__TASK BRIEF__. In the guide on configuring necessary monitoring metrics below, what is TMP billing currently based on?

Start of SOURCE PASSAGE

Configuring Necessary Monitoring Metrics

Recent Pages

Configuring Necessary Monitoring Metrics

Last updated: 2024-08-08 10:42:17

This document describes how to configure necessary collection metrics of TMP to avoid unnecessary expenses.
Prerequisites
Before configuring monitoring collection items, you need to perform the following operations:
﻿Create a Prometheus monitoring instance.
﻿Associate the cluster to be monitored with the instance.
Configuring Necessary Metrics
Configuring Necessary Metrics via Console
TMP provides over 100 free basic monitoring metrics. For the complete metric list, see Free Metrics in Pay-as-You-Go Mode.
1. Log in to the TCOP console, and click Prometheus Monitoring in the left sidebar.
2. On the instance list page, select the name of the instance that requires configuring data collection rules and enter its details page.
3. On the Data Collection page, click Integration with TKE, find the target cluster, and click Data Collection Configuration in the operation bar, as shown below:
﻿
﻿
﻿
4. In the data collection configuration window, click Metric Details in the operation bar to deselect unnecessary metrics, as shown below:
﻿
﻿
﻿
5. On the page below, you can view free and billed metrics. If a metric is selected, corresponding data will be collected. You can select metrics as needed. Only basic monitoring provides free metrics. For all free metrics, see Free Metrics in Pay-as-You-Go Mode. For billing of paid metrics, see TMP Pay-as-You-Go.
﻿
﻿
﻿
Configuring Necessary Metrics via YAML File
The billing of TMP currently is based on the number of monitored data points. To minimize unnecessary expenses, it is recommended that you optimize the collection configuration to collect data of only necessary metrics, thereby reducing the overall data amount. For billing details and the usage of related cloud resources, see Resource Usage and Billing Overview.
The following part describes how to add filters to ServiceMonitor, PodMonitor, and native Job to configure necessary metrics.
1. Log in to the TCOP console, and click Prometheus Monitoring in the left sidebar.
2. On the instance list page, select the name of the instance that requires configuring data collection rules and enter its details page.
3. On the Data Collection page, click Integration with TKE, find the target cluster, and click Data Collection Configuration in the operation bar.
4. Find the target instance, and click Editing in the operation bar to view metric details.
ServiceMonitor and PodMonitor
Native Job
  The filter configurations of ServiceMonitor and PodMonitor are the same. Take ServiceMonitor as an example.
  ServiceMonitor example:
apiVersion: monitoring.coreos.com/v1
kind: ServiceMonitor
metadata:
  labels:
    app.kubernetes.io/name: kube-state-metrics
    app.kubernetes.io/version: 1.9.7
  name: kube-state-metrics
  namespace: kube-system
spec:
  endpoints:
  - bearerTokenSecret:
      key: ""

End of SOURCE PASSAGE
Start of STORED DATA

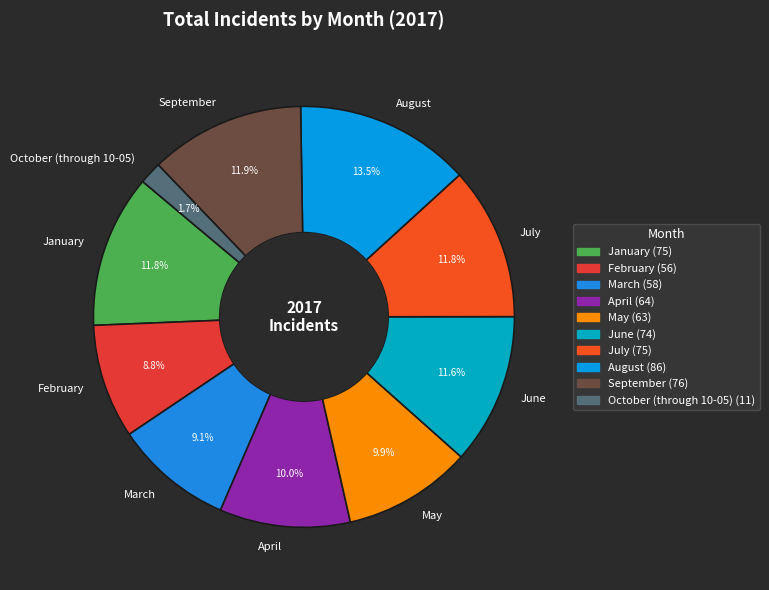

How many segments does this pie chart have?

10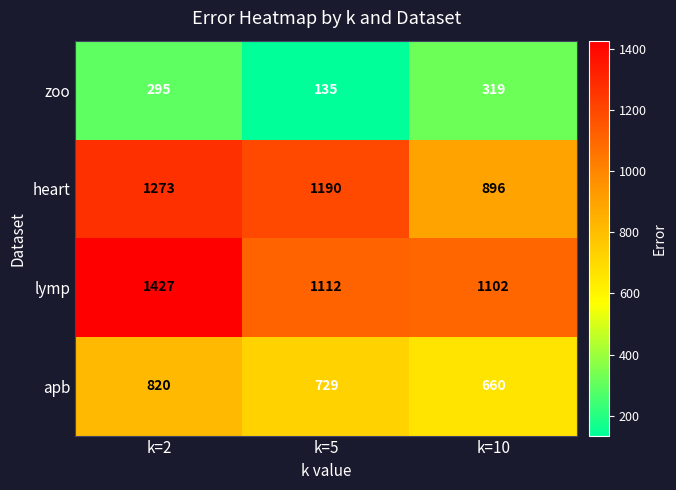

What is the difference between the heart values at k=2 and k=10?

377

End of STORED DATA

__WRITTEN ANSWER__. The number of monitored data points.